I have created an app that reads a dataframe (with st.file_uploader
) from a parquet file and performs some operations and plots with plotly
. I realized that if the user uploads a new file, after three or four times the app crashes with error webapp_test exited with code 137
. Apparently it runs out of memory (I can see the memory for the docker container in docker desktop and yes, the memory is higher every time). It is like the app is storing something in memory and the memory usage keeps growing.
I made a simple app that does nothing, but showing the head of a dafaframe, to reproduce the problem (name this file app.py
):
import streamlit as st
import pandas as pd
file = st.file_uploader("Upload a file")
submitted = st.button("Submit!")
if submitted:
df = pd.read_parquet(file)
st.dataframe(df.head())
For reproducing the same error you can create a parquet file with 100M rows and two columns:
- int_col: random integers from 0 to 100 with
np.random.randint
. - float_col: random floats from 0 to 1 with
np.random.random
.
If you upload the file several times the memory usage keeps growing until the app crashes.
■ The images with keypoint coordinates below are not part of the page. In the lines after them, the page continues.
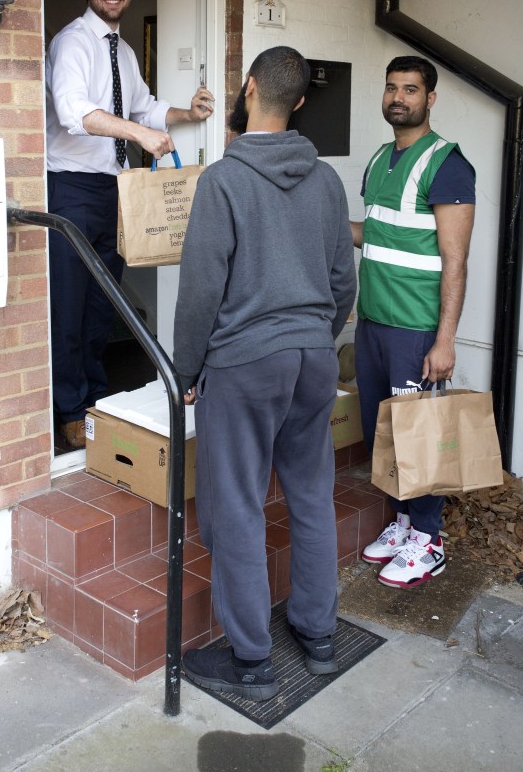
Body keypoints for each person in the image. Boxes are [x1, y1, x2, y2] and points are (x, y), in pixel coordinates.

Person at [173, 46, 356, 701]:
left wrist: (184, 369)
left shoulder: (223, 181)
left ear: (248, 89)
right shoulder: (327, 182)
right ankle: (318, 633)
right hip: (311, 359)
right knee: (309, 495)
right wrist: (314, 338)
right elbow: (343, 283)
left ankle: (251, 660)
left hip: (244, 366)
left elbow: (199, 291)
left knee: (239, 507)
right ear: (300, 101)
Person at [46, 0, 214, 450]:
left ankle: (95, 400)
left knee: (103, 304)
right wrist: (138, 137)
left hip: (115, 191)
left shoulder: (124, 51)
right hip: (71, 189)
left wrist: (188, 115)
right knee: (69, 308)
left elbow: (142, 107)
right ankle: (68, 411)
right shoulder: (73, 43)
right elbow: (73, 110)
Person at [350, 55, 475, 588]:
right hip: (373, 321)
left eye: (411, 89)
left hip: (416, 329)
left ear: (430, 99)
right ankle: (403, 524)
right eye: (392, 88)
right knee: (386, 434)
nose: (399, 97)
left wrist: (444, 340)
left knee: (421, 437)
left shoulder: (448, 163)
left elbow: (455, 260)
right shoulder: (380, 157)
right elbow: (374, 234)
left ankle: (429, 540)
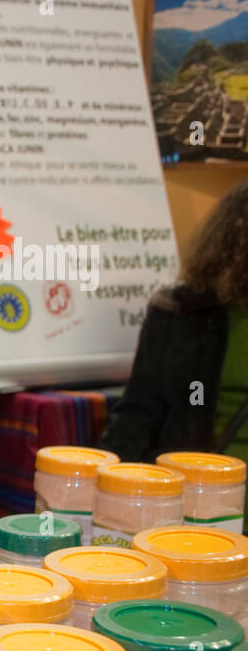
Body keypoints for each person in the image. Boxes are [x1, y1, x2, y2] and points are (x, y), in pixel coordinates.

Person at [100, 178, 248, 461]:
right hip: (191, 490)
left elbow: (137, 414)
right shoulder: (180, 310)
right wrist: (102, 485)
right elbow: (138, 415)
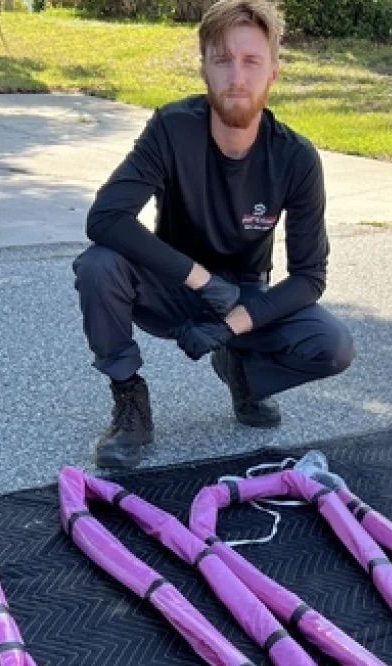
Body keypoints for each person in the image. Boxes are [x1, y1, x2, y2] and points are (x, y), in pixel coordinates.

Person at [73, 0, 355, 469]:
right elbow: (105, 218)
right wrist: (200, 279)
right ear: (204, 68)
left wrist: (229, 325)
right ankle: (130, 403)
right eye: (222, 60)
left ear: (273, 73)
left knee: (333, 345)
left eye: (251, 62)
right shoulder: (170, 128)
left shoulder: (296, 158)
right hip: (171, 285)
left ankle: (243, 372)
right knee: (99, 265)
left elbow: (309, 277)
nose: (237, 77)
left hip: (242, 298)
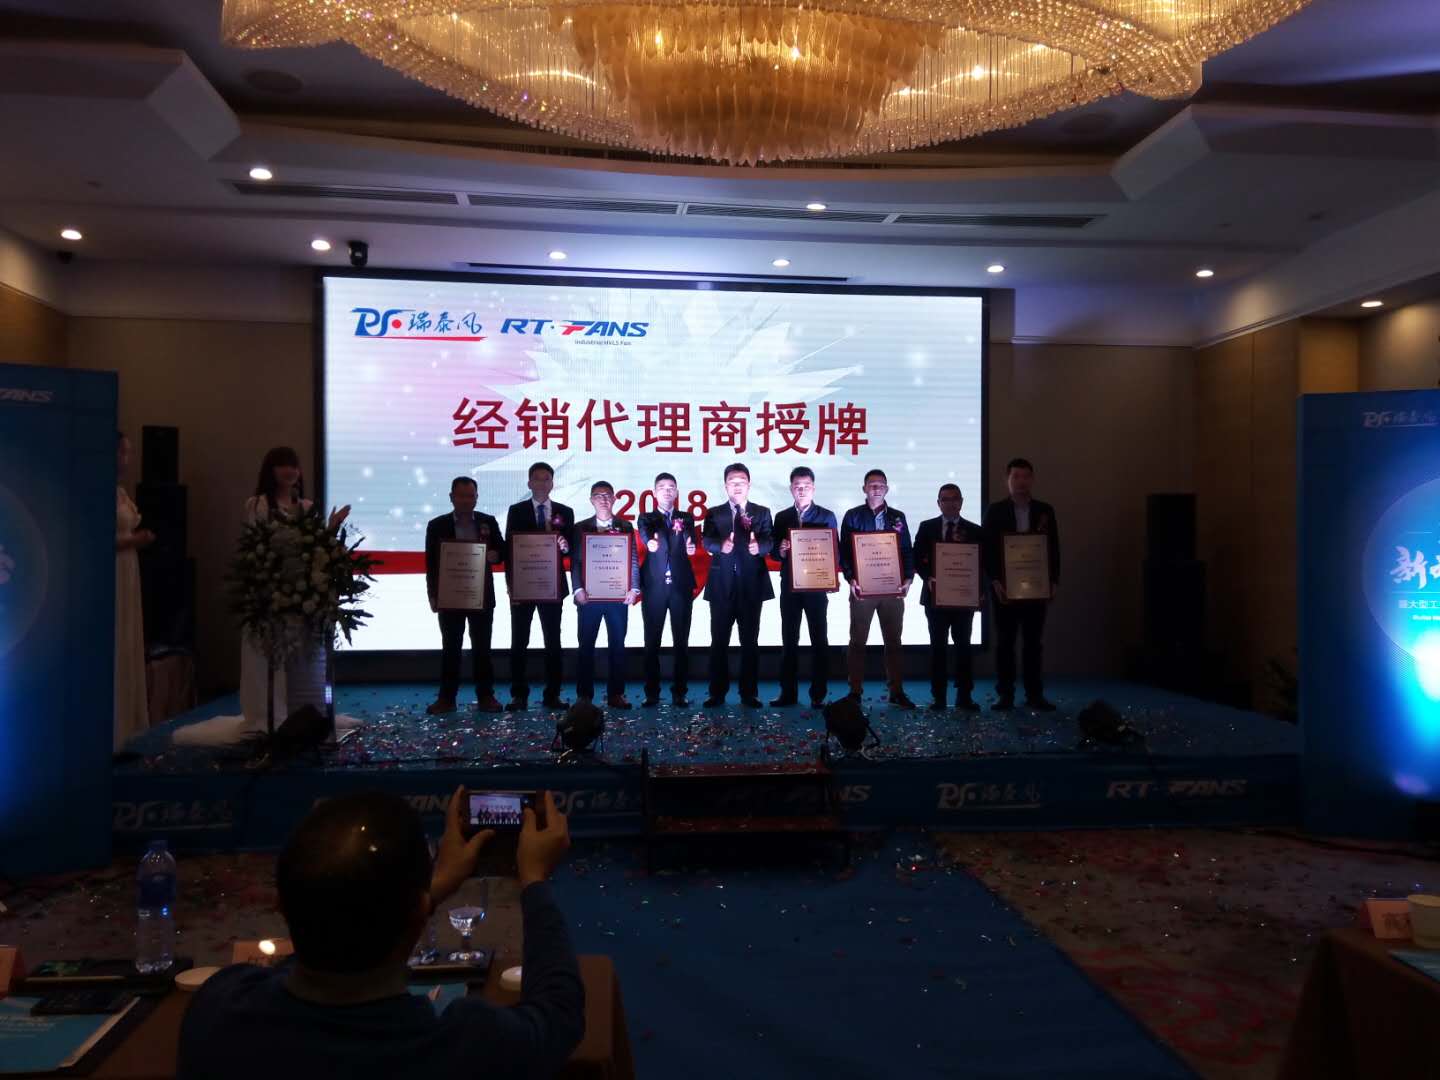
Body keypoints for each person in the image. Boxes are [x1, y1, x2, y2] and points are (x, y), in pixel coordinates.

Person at [177, 787, 583, 1080]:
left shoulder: (218, 1011)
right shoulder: (468, 1046)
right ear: (419, 913)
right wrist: (534, 880)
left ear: (281, 907)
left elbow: (320, 941)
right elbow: (559, 1011)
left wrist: (431, 890)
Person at [238, 447, 350, 728]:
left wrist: (332, 527)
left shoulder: (307, 506)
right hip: (269, 590)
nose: (290, 471)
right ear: (271, 470)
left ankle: (301, 713)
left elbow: (315, 545)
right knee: (266, 657)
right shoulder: (257, 505)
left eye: (294, 466)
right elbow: (253, 545)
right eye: (283, 465)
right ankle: (266, 716)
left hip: (300, 592)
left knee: (299, 659)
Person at [983, 457, 1061, 711]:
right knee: (1005, 643)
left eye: (1026, 476)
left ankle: (1034, 694)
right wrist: (995, 580)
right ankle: (1005, 694)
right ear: (1007, 480)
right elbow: (988, 550)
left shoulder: (1045, 510)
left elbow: (1053, 548)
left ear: (1032, 479)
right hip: (1004, 589)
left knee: (1033, 644)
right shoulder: (995, 511)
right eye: (1016, 476)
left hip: (1036, 588)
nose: (1021, 481)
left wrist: (1053, 580)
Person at [424, 477, 504, 715]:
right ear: (452, 497)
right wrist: (433, 595)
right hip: (450, 596)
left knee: (483, 648)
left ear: (476, 498)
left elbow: (501, 551)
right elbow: (431, 563)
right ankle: (447, 698)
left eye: (471, 496)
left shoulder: (488, 522)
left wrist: (495, 555)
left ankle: (486, 696)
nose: (466, 500)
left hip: (481, 596)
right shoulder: (437, 525)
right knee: (451, 648)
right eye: (461, 496)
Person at [839, 469, 916, 709]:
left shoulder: (898, 517)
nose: (876, 488)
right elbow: (845, 553)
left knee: (893, 641)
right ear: (864, 488)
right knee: (857, 641)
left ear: (887, 489)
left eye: (881, 484)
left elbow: (906, 550)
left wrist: (908, 579)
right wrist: (851, 579)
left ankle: (896, 690)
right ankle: (855, 691)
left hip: (892, 588)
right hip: (862, 589)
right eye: (872, 484)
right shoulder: (852, 516)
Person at [702, 463, 773, 708]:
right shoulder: (714, 513)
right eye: (732, 481)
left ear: (749, 484)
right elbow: (706, 540)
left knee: (750, 643)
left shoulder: (762, 512)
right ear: (725, 486)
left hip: (751, 587)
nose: (737, 485)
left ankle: (749, 693)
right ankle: (717, 693)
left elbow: (770, 540)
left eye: (741, 481)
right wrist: (719, 546)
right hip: (721, 586)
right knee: (718, 642)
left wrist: (759, 547)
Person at [503, 462, 573, 712]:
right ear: (529, 483)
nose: (542, 483)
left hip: (552, 587)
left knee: (553, 642)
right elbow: (510, 550)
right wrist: (511, 586)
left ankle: (552, 695)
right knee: (519, 641)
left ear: (552, 483)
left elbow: (571, 549)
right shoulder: (516, 510)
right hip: (523, 587)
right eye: (537, 479)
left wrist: (565, 546)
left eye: (546, 479)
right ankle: (518, 695)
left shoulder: (565, 511)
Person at [914, 483, 985, 712]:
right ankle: (939, 697)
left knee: (964, 647)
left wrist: (979, 591)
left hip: (964, 599)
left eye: (954, 498)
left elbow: (982, 564)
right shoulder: (927, 527)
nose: (950, 503)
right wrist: (928, 577)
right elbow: (917, 558)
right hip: (935, 598)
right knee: (938, 648)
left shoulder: (975, 530)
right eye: (945, 499)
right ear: (938, 503)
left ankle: (965, 696)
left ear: (961, 502)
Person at [771, 466, 838, 707]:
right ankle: (787, 693)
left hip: (816, 588)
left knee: (819, 640)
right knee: (789, 640)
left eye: (806, 486)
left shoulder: (826, 516)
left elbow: (834, 551)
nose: (802, 490)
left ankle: (818, 694)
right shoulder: (782, 517)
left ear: (813, 488)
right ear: (791, 489)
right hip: (790, 587)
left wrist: (830, 577)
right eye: (797, 486)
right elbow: (773, 553)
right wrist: (780, 550)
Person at [571, 481, 641, 708]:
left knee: (618, 646)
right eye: (598, 495)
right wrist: (577, 589)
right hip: (588, 598)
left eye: (607, 495)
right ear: (591, 500)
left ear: (614, 499)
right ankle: (584, 696)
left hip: (617, 597)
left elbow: (632, 558)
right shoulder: (580, 527)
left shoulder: (625, 525)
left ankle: (616, 694)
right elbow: (575, 562)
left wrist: (634, 588)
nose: (603, 499)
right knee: (586, 646)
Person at [635, 472, 697, 707]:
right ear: (654, 493)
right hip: (654, 587)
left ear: (677, 492)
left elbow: (689, 538)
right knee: (652, 642)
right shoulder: (647, 517)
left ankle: (679, 692)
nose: (667, 491)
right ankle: (652, 692)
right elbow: (645, 533)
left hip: (681, 586)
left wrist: (690, 546)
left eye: (671, 487)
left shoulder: (685, 517)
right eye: (662, 487)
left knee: (681, 642)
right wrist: (649, 542)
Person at [114, 431, 153, 750]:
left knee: (128, 636)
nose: (126, 460)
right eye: (122, 452)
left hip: (128, 567)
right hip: (113, 568)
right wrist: (133, 541)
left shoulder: (121, 491)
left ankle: (128, 724)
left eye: (128, 453)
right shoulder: (95, 488)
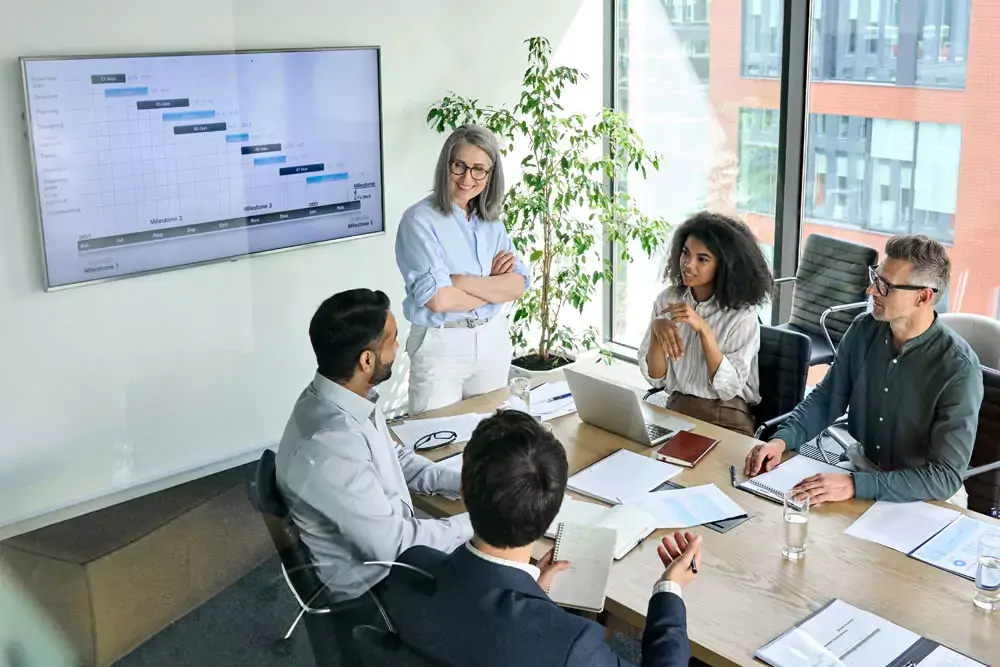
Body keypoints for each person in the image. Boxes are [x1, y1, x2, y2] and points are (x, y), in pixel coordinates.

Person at [379, 410, 701, 667]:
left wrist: (535, 595)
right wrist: (669, 591)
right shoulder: (572, 645)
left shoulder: (408, 569)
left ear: (462, 490)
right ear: (554, 509)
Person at [275, 289, 473, 662]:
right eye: (393, 340)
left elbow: (394, 458)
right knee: (505, 590)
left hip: (385, 561)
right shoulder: (330, 445)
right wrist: (480, 522)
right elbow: (394, 547)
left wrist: (459, 481)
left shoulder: (340, 397)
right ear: (367, 360)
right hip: (376, 597)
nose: (399, 348)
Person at [745, 235, 983, 506]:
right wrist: (780, 442)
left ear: (923, 296)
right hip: (862, 468)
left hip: (925, 494)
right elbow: (826, 399)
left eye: (886, 286)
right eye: (875, 277)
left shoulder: (959, 368)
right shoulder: (863, 329)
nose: (871, 291)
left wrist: (854, 485)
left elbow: (944, 477)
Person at [395, 124, 530, 415]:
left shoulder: (492, 222)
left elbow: (517, 286)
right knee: (436, 442)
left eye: (479, 169)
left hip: (492, 339)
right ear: (446, 166)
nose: (468, 177)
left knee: (492, 443)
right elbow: (439, 300)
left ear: (490, 175)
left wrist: (460, 281)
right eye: (460, 166)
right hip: (442, 342)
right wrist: (493, 288)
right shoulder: (419, 220)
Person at [638, 212, 773, 436]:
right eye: (685, 253)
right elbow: (656, 378)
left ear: (725, 266)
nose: (688, 265)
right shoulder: (667, 300)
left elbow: (728, 389)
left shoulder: (742, 315)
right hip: (677, 409)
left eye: (703, 259)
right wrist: (656, 331)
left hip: (726, 417)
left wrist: (704, 330)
The app does nothing but showing the head of the dataframe. I’m not using @st.cache_data
nor st.session_state
.
In the docs it says that the file is updated with a new one if the user uploads another file. The variable df
is overwritten every time. I cannot see root cause of this problem.
So I think that maybe streamlit
is storing in memory something else. Is that possible? Can I do something to clear the memory? I have tried the garbage collector and also del file
.
Thanks in advance for your help.